Relatively little work has been done to exploit mixed precision computations for inverse problems, where the aim is to compute approximations of \(x\) from measured data, \(b\), where

\begin{equation} \label {eq:DIP} b = A x + e\,. \end{equation}

\(A\) is assumed to be a large, severely ill-conditioned matrix, and \(e\) represents unknown noise and other data measurement errors. In some applications \(A\) is known to high accuracy, while in other applications it may be that only an approximation of \(A\) is given, or that \(A \equiv A(y)\) is given in parametric form.

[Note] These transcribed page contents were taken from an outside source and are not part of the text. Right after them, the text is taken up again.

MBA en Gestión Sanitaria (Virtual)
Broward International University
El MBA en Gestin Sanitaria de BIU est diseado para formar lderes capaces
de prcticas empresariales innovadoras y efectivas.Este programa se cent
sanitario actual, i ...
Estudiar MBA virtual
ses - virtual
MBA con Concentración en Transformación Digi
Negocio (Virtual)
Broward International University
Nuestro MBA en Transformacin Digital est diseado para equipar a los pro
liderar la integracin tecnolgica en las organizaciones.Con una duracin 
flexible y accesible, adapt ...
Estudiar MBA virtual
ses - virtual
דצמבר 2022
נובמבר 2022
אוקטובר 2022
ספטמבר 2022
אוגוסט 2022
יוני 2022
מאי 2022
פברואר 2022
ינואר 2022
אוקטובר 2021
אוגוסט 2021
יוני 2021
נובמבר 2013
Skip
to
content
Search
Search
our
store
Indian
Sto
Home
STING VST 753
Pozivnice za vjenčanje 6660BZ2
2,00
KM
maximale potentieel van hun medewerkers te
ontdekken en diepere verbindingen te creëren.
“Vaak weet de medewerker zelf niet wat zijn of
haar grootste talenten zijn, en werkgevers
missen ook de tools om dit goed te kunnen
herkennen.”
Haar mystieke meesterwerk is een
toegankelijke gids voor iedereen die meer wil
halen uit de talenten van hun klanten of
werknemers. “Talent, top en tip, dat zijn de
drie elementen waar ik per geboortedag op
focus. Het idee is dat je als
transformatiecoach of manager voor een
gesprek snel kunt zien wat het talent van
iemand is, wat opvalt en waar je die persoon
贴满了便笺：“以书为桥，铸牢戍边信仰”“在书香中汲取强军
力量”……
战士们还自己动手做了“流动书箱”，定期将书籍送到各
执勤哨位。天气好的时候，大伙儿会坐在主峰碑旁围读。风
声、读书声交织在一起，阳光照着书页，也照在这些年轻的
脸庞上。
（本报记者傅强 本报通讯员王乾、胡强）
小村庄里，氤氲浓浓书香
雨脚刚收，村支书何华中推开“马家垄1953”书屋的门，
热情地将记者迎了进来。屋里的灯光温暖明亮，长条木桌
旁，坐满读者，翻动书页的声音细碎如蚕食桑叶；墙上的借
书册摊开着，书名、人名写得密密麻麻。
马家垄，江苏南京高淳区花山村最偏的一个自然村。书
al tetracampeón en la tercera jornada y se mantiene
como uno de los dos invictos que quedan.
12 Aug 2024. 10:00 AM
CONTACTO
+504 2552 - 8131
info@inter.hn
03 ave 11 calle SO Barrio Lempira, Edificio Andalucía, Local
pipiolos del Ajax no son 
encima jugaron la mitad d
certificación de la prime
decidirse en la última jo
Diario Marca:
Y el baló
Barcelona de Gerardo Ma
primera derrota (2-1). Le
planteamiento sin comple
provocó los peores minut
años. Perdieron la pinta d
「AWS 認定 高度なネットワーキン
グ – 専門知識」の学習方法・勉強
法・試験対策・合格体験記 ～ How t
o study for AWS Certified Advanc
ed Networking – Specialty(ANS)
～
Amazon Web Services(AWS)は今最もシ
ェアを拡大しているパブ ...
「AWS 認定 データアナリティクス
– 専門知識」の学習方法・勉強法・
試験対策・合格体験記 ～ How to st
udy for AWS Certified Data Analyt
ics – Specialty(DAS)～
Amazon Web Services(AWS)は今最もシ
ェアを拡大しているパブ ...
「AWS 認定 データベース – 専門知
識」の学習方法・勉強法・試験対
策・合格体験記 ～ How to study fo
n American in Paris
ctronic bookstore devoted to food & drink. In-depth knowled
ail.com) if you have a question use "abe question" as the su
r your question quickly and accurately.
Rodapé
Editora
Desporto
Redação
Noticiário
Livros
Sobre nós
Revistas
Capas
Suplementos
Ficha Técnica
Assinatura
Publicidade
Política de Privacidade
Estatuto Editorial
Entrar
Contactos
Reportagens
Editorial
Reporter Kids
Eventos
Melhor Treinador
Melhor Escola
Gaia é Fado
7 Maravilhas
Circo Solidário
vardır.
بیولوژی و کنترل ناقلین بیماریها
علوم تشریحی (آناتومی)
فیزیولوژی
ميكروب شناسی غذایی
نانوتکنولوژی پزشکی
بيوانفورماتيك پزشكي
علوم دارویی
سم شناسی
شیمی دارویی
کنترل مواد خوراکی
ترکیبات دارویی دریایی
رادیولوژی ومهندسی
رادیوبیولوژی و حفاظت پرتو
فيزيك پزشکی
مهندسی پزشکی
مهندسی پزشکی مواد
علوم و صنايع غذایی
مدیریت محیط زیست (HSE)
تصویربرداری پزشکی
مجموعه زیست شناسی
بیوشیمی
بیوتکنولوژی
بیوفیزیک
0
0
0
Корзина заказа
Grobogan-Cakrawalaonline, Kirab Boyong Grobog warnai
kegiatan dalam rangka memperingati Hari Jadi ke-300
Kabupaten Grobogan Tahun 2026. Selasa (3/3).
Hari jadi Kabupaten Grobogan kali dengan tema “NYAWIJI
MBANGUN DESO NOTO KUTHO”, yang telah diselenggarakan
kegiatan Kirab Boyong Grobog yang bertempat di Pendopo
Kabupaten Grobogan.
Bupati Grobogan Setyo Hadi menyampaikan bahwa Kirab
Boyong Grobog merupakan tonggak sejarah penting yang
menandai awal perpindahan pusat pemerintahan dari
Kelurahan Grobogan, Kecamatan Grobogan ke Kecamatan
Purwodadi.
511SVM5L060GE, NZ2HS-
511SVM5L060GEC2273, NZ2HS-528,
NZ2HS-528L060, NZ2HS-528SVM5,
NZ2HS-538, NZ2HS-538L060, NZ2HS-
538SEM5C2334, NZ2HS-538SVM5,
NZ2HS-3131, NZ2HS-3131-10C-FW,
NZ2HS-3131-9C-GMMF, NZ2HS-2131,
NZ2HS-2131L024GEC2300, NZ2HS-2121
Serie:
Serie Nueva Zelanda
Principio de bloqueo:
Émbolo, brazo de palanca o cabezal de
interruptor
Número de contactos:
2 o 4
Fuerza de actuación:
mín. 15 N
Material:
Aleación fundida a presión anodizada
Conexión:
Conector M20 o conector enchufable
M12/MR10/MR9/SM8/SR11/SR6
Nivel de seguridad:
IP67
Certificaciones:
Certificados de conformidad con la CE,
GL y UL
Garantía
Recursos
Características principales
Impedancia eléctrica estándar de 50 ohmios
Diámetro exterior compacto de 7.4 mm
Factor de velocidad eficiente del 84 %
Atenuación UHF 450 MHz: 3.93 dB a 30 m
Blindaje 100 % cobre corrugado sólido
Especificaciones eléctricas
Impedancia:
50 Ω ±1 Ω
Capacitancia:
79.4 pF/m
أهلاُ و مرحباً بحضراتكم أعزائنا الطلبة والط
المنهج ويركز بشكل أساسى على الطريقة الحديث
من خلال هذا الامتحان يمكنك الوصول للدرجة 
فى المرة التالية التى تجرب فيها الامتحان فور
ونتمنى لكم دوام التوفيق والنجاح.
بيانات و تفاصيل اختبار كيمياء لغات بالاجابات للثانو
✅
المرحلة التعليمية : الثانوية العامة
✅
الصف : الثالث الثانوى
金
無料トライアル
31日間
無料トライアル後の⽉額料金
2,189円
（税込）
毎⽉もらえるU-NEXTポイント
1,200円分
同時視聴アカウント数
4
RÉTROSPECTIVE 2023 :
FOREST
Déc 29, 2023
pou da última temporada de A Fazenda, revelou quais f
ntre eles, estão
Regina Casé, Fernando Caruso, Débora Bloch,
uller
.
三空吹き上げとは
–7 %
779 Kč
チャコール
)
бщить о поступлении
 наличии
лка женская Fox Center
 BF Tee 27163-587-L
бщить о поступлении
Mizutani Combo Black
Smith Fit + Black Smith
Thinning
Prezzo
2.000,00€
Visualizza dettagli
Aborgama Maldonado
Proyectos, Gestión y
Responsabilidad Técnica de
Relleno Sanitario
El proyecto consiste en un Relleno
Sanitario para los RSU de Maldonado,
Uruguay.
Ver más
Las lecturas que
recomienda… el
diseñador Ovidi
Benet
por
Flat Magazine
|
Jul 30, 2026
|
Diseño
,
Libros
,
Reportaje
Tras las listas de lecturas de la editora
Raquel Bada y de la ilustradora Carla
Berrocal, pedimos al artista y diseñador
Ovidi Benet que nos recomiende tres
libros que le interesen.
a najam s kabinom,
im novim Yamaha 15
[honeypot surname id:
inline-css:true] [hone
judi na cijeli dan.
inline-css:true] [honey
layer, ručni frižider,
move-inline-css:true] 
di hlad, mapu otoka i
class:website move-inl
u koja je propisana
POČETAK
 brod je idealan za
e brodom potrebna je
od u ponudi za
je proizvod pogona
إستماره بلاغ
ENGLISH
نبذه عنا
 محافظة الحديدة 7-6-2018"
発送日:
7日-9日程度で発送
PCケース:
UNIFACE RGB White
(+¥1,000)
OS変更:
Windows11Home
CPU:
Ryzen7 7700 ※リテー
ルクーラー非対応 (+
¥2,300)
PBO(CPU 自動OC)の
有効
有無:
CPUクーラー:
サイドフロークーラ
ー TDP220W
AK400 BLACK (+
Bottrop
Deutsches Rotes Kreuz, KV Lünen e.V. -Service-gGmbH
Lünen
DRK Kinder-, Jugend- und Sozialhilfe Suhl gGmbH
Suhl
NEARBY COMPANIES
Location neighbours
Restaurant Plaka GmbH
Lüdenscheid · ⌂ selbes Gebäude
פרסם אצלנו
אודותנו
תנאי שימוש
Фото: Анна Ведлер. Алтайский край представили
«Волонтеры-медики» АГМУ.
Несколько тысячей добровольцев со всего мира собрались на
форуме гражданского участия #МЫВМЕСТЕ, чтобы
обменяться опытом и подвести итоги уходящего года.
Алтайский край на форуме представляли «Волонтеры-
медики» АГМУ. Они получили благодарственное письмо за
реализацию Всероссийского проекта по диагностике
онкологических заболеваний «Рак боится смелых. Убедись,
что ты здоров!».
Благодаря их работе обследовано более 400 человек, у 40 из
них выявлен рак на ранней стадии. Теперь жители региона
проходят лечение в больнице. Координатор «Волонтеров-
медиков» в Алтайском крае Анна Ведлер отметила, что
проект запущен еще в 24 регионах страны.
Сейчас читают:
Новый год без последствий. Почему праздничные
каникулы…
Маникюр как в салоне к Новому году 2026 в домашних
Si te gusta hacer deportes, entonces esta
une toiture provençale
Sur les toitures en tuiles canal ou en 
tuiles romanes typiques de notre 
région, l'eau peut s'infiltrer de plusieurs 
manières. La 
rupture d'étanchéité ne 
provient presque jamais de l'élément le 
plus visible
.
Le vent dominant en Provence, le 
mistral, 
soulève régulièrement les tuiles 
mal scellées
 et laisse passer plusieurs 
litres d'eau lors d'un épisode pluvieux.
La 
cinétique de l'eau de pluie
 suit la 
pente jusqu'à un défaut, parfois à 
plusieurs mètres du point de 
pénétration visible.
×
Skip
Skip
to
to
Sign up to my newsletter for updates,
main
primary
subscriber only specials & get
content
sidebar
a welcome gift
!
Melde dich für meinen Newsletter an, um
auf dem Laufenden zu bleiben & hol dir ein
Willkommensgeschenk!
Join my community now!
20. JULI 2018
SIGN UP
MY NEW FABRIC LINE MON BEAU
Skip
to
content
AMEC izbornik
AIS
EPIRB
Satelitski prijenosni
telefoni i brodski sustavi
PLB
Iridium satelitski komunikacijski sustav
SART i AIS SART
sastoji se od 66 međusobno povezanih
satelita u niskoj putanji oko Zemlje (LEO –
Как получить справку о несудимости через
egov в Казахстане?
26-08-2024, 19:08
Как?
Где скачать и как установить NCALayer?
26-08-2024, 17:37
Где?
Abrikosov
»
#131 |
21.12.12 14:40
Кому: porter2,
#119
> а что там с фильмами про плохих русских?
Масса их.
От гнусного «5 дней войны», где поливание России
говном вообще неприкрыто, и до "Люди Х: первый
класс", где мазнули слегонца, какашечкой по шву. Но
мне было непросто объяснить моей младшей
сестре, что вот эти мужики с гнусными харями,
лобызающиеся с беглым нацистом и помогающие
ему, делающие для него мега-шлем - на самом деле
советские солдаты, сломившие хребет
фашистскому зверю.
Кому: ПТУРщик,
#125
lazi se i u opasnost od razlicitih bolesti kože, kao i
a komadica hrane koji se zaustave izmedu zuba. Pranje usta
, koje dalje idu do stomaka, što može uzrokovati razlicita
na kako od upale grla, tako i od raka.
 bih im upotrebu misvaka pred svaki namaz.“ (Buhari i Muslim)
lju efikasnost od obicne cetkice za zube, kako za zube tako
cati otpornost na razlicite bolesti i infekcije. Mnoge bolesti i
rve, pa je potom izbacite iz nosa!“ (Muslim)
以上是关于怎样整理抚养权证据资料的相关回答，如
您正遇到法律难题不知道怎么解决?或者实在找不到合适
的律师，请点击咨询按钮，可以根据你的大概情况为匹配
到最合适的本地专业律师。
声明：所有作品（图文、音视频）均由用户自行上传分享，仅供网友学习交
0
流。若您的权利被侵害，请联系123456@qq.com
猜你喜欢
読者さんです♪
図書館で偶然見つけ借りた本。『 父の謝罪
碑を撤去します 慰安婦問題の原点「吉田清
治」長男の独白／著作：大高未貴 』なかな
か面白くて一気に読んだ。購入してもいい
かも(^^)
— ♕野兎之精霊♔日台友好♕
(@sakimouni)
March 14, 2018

Even in the case when \(A\) is known to high accuracy, due to the ill-posedness of the problem, and the presence of noise in the measured data, computing accurate approximations of \(x\) is a nontrivial task; special considerations, such as regularization approaches, need to be considered for these problems [3]. In this presentation we show how Kronecker product structure can be exploited and used in mixed precision algorithms for inverse problems.

References

[1] E. Carson, N. J. Higham, and S. Pranesh. Three-precision GMRES-based iterative refinement for least squares problems. SIAM Journal on Scientific Computing, 42(6):A4063–A4083, 2020.
[2] A. Haidar, H. Bayraktar, S. Tomov, J. Dongarra, and N. J. Higham. Mixed-precision iterative refinement using tensor cores on GPUs to accelerate solution of linear systems. Proceedings of the Royal Society A, 476(2243):20200110, 2020.
[3] P. C. Hansen. Discrete Inverse Problems: Insight and Algorithms. SIAM, Philadelphia, PA, 2010.
[4] N. Higham and T. Mary. Mixed precision algorithms in numerical linear algebra. Acta Numerica, 31:347–414, 2022.
[5] N. J. Higham and S. Pranesh. Exploiting lower precision arithmetic in solving symmetric positive definite linear systems and least squares problems. SIAM Journal on Scientific Computing, 43(1):A258–A277, 2021.
[6] J. A. Loe, C. A. Glusa, I. Yamazaki, E. G. Boman, and S. Rajamanickam. A study of mixed precision strategies for gmres on gpus. arXiv preprint arXiv:2105.07544, 2021.
[7] E. Oktay and E. Carson. Multistage mixed precision iterative refinement. Numerical Linear Algebra with Applications, 29(4):e2434, 2022.
[8] L. M. Yang, A. Fox, and G. Sanders. Rounding error analysis of mixed precision block Householder QR algorithms. SIAM J. Sci. Comput., 43:A1723–A1753, 2021.